The only way I think this can be challenged from the left is getting stuck into workers' struggles and steadily building up our store of activists, while avoiding throwing fuel onto the anti-politics fire.

Rob said...

I wonder about this. Whilst I do agree with you, I think we have to be careful not to define 'politics' too narrowly when talking about the generation of anti-political attitudes. Because whilst people are clearly disenchanted with politicians in power and withdraw from activity in institutional politics, it doesn't necessarily follow that we can characterise these attitudes as 'anti-political'; so you say:

Why bother turning out to vote if all you're going to get are out of touch careerist hacks in it to feather their own nests?

My worry here is that politics is overly equated with bourgeois formal politics. I worry that this can play into the hands of institutional politicians, take Blears' attack on Monbiot, she was able to accuse him of 'carping on the sidelines' precisely because she identifies everything outside of bourgeois formal politics as anti-political.

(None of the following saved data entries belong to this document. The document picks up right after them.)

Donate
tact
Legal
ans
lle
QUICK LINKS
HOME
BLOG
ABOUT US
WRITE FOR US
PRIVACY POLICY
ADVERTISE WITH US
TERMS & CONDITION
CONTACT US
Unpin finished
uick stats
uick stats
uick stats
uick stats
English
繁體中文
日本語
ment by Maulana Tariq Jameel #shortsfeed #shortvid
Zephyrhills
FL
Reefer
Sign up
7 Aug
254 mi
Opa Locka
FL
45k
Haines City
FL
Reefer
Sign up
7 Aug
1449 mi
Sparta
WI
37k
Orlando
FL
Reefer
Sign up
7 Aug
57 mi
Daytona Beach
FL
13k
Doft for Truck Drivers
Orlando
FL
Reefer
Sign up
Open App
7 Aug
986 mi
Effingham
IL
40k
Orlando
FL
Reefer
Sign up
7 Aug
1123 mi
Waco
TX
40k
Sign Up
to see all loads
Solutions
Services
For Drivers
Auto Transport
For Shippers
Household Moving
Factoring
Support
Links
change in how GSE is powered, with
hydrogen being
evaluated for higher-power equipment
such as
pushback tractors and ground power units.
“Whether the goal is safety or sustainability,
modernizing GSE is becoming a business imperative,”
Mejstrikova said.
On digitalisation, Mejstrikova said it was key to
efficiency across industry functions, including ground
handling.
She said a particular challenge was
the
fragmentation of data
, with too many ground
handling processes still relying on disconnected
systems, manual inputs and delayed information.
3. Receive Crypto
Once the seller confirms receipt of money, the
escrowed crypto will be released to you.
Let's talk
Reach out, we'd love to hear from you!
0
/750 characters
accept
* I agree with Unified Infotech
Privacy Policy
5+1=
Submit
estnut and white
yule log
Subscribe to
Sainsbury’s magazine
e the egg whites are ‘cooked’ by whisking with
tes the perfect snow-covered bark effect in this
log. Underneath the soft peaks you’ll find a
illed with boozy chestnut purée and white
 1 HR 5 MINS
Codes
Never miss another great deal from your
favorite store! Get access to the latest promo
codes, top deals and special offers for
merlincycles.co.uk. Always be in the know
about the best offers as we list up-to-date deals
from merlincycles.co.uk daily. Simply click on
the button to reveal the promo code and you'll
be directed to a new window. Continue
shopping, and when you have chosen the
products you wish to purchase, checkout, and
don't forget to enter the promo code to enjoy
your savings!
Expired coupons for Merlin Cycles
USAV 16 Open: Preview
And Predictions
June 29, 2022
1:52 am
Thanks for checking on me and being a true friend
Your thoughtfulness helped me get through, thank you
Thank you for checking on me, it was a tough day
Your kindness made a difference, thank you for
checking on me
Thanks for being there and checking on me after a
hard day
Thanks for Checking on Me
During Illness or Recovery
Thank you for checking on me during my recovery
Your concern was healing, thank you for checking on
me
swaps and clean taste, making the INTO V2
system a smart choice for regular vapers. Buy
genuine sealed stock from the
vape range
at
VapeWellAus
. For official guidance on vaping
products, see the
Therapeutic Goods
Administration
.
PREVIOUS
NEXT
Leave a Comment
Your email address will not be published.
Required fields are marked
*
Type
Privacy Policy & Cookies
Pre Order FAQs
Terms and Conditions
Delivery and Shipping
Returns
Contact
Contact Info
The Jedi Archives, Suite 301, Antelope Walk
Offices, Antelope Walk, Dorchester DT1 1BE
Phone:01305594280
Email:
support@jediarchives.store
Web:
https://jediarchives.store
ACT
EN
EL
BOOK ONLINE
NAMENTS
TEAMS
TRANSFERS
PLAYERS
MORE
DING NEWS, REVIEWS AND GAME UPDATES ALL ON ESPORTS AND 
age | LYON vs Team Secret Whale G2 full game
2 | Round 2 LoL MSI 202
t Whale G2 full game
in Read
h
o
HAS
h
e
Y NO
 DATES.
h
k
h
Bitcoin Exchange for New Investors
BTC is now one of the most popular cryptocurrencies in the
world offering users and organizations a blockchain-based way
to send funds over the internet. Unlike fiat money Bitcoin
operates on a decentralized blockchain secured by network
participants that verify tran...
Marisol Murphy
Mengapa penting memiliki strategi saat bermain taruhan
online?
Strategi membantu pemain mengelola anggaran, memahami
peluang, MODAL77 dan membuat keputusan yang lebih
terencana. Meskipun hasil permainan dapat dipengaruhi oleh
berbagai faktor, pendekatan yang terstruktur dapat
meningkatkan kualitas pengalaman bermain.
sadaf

So, for me, (and I don't think I'm being pedantic) we need to be quite clear about what we mean by politics and anti-politics. In a way I'm quite tempted to invert this, and say that since politics is something like the active involvement of people in shaping their everyday lives, or that politics involves radical choices, bourgeois 'politics' in general is itself anti-political, insofar as what it represents is crass-managerialism. The BNP 'populism' is just the anti-political flipside to already-existing-anti-politics. What we want to do is radically (and so politically) reconfigure things.

This is what leads me to question you're description of some of the emotional characteristics of anti-politics. My problem is that the negation of these things isn't necessarily what I would think of as political (in the sense I allude to above), one can be reverent, engaged, positive and happy and still be involved in what I would think of as an anti-political system (Obama may prove to be instructive here).

Personally, I'm not so quick to dismiss negativity and irreverence, although I admit this may be because I can't stand the twee-ness of hope-centric politics.

Phil BC said...

Yes, you're right. Anti-politics is 'anti-political establishment' politics but I don't think it's a particularly fertile ground for socialist politics. This will change as greater numbers of our class are thrown into struggle - then we'll be in a better position to draw on anti-politics tropes ourselves.

Re: hope, I'm no fan of that political language either and for the likes of Searchlight to push 'vote hope not hate' is bloody stupid - as if anyone outside their depleting ranks thinks the Tories and Labour offer something positive!